Lorsqu’une telle législation a été créée au Canada, certains craignaient que les personnes pauvres envahissent les tribunaux pour toutes les injustices qu’elles subissent. Des études [2] ont montré qu’il n’en était rien, et que les quelques situations effectivement portées devant les tribunaux ont eu un impact pédagogique sur les populations défavorisées et sur ceux qui les côtoient.
La France semble prête à ce nouveau pas vers un vrai refus de la misère.
Nous souhaitons vivement que le gouvernement saisisse le Parlement de cette question dès cet automne. Les plus démunis, qui subissent la violence du mépris sans que celle-ci n’ait jamais été reconnue, percevront immédiatement l’importance de ce geste.
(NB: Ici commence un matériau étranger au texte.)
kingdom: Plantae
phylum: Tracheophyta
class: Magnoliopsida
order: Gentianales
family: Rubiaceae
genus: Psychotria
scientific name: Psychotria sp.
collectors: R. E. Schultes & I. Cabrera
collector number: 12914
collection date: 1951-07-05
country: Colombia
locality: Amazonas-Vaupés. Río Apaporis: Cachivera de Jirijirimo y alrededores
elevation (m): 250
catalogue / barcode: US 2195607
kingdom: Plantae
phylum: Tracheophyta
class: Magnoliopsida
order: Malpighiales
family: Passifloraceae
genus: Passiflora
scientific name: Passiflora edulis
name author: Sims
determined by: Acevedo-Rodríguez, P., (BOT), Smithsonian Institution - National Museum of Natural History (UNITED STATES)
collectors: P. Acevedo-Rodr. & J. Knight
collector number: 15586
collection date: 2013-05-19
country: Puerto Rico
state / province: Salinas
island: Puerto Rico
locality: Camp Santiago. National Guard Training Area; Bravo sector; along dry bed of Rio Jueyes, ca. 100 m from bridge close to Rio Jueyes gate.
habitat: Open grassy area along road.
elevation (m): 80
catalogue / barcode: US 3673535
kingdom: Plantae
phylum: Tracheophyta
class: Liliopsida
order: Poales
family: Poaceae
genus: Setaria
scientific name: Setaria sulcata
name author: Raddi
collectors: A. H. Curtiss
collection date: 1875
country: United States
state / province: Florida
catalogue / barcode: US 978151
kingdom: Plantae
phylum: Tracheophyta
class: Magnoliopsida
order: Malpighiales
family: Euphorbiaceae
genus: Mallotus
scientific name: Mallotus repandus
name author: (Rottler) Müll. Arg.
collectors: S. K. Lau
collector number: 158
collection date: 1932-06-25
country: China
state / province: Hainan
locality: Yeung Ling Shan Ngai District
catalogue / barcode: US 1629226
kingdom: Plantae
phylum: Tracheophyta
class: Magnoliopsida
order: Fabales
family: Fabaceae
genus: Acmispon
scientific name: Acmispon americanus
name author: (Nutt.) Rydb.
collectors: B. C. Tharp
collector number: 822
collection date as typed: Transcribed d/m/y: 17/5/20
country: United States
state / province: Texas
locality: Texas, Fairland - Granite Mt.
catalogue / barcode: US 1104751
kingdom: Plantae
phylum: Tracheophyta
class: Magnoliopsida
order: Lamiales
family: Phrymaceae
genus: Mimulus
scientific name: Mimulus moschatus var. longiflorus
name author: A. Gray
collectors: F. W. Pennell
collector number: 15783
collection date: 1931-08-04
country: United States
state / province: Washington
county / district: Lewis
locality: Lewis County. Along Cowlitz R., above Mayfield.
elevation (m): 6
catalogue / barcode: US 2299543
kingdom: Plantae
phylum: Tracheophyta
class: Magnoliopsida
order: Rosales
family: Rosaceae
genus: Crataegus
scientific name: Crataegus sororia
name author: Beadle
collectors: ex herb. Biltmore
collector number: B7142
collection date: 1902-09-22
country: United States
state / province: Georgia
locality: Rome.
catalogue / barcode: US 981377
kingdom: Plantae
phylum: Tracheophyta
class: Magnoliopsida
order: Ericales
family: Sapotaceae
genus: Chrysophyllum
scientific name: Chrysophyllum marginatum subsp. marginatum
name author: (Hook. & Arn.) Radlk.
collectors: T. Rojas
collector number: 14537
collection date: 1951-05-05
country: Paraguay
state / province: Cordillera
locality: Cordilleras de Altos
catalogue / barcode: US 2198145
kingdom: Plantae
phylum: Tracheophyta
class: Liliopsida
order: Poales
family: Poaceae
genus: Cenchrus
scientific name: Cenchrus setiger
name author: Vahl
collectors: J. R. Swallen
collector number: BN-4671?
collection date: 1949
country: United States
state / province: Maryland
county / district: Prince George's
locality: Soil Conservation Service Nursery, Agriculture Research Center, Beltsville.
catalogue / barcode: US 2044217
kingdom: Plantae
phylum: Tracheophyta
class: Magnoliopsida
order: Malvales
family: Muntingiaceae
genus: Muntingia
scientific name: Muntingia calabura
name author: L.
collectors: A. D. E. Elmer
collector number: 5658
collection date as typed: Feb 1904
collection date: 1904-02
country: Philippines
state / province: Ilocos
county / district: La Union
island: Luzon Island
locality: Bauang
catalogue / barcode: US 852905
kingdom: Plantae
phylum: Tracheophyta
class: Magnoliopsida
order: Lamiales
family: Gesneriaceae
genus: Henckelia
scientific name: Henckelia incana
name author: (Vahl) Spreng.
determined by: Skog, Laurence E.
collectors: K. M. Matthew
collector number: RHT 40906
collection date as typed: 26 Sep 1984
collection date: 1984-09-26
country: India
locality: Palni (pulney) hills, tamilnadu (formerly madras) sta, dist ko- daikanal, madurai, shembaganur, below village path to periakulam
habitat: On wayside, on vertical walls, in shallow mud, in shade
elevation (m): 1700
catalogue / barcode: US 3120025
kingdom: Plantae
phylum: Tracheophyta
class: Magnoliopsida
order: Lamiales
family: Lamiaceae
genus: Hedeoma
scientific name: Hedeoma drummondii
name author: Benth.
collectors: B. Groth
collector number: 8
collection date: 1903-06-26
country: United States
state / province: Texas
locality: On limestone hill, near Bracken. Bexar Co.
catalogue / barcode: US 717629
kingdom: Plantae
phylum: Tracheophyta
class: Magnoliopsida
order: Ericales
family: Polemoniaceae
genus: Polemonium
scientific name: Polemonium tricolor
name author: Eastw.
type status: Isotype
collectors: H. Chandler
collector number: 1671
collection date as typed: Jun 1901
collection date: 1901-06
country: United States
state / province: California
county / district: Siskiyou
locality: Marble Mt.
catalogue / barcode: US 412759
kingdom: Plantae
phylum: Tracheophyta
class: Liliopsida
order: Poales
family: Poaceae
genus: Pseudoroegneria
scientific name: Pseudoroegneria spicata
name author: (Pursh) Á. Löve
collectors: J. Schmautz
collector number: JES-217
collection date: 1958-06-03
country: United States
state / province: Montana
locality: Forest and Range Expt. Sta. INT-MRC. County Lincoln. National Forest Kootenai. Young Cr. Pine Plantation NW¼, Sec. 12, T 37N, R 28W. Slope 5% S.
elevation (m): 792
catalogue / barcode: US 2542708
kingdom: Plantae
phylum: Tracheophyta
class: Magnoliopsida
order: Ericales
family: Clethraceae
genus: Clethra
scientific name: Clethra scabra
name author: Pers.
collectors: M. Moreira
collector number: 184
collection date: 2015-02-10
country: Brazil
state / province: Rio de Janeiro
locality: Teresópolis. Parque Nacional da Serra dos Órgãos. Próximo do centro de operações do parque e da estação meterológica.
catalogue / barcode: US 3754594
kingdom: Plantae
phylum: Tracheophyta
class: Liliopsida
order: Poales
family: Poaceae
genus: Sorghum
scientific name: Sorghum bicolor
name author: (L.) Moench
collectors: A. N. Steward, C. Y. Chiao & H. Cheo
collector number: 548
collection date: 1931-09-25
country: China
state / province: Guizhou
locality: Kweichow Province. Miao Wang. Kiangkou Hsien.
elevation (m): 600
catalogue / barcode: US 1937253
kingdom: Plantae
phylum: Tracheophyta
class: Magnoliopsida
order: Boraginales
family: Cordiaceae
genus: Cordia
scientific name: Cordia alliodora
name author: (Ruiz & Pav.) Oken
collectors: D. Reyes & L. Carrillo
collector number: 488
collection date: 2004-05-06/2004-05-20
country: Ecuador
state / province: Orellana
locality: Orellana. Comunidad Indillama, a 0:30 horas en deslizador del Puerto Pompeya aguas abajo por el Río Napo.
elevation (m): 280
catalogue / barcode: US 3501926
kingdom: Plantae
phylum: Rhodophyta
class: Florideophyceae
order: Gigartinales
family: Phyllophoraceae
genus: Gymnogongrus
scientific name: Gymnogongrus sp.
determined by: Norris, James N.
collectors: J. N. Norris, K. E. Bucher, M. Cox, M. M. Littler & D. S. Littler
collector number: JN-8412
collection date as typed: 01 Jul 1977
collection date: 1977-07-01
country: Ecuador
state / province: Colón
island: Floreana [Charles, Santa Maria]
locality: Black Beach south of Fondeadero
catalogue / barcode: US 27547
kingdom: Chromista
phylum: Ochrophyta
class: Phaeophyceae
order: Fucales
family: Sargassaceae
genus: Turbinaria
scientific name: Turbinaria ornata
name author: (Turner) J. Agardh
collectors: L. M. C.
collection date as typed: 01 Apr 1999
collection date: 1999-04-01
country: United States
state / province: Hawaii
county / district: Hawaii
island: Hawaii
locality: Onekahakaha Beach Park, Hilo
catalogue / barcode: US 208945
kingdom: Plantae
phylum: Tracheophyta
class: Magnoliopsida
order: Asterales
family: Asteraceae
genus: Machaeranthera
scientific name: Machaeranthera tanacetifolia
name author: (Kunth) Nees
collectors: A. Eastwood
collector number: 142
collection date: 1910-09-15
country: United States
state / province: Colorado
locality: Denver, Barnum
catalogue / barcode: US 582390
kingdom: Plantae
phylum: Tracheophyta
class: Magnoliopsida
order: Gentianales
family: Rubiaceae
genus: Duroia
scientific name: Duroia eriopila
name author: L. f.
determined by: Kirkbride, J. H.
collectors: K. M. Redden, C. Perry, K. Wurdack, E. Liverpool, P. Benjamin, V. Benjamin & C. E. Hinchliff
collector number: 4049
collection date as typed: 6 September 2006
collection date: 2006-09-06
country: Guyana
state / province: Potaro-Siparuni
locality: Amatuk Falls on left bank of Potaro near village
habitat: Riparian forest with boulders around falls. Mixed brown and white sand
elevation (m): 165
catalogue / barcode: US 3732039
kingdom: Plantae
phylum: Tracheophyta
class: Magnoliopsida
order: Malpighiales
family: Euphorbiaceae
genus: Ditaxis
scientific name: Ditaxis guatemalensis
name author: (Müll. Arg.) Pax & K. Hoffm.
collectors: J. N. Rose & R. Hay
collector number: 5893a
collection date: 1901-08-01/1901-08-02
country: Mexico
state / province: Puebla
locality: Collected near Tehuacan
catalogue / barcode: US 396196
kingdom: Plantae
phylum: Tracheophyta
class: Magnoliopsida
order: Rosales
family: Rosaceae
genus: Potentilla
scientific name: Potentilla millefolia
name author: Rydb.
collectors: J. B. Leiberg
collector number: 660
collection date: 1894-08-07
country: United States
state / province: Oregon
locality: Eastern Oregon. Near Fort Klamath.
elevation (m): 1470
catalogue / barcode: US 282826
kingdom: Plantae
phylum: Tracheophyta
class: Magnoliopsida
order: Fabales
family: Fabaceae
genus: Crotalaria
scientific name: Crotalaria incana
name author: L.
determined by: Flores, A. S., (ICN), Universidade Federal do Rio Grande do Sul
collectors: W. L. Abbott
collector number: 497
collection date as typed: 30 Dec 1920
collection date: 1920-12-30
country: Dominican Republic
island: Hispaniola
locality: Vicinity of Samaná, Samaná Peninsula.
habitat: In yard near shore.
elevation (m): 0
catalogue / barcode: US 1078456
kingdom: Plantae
Ils y verront le signe que la mobilisation pour rendre effectifs les droits fondamentaux est bien réelle, ce qui leur redonnera confiance dans les institutions.
(Source : Rue89)
[1] Il faut rajouter l'origine sociale dans l'article 225-1 du Code pénal qui définit 18 critères constitutifs comme l'origine nationale ou ethnique, le patronyme, le sexe, la grossesse, la situation de famille, l'apparence physique, l'âge, l'état de santé, le handicap, les opinions politiques ou les activités syndicales, les convictions religieuses, les mœurs, l'orientation sexuelle, les caractéristiques génétiques, etc... Cette loi, qui date de 2006, a "oublié" la discrimination socio-professionnelle (chômage) et sociale (pauvreté), qui sévissent de façon on ne peut plus ordinaire. Une lacune fondamentale à laquelle il devient urgent de remédier.
[2] Voir les travaux de Diane Roman, professeur de droit à Nanterre sur la Commission des droits de la personne au Québec.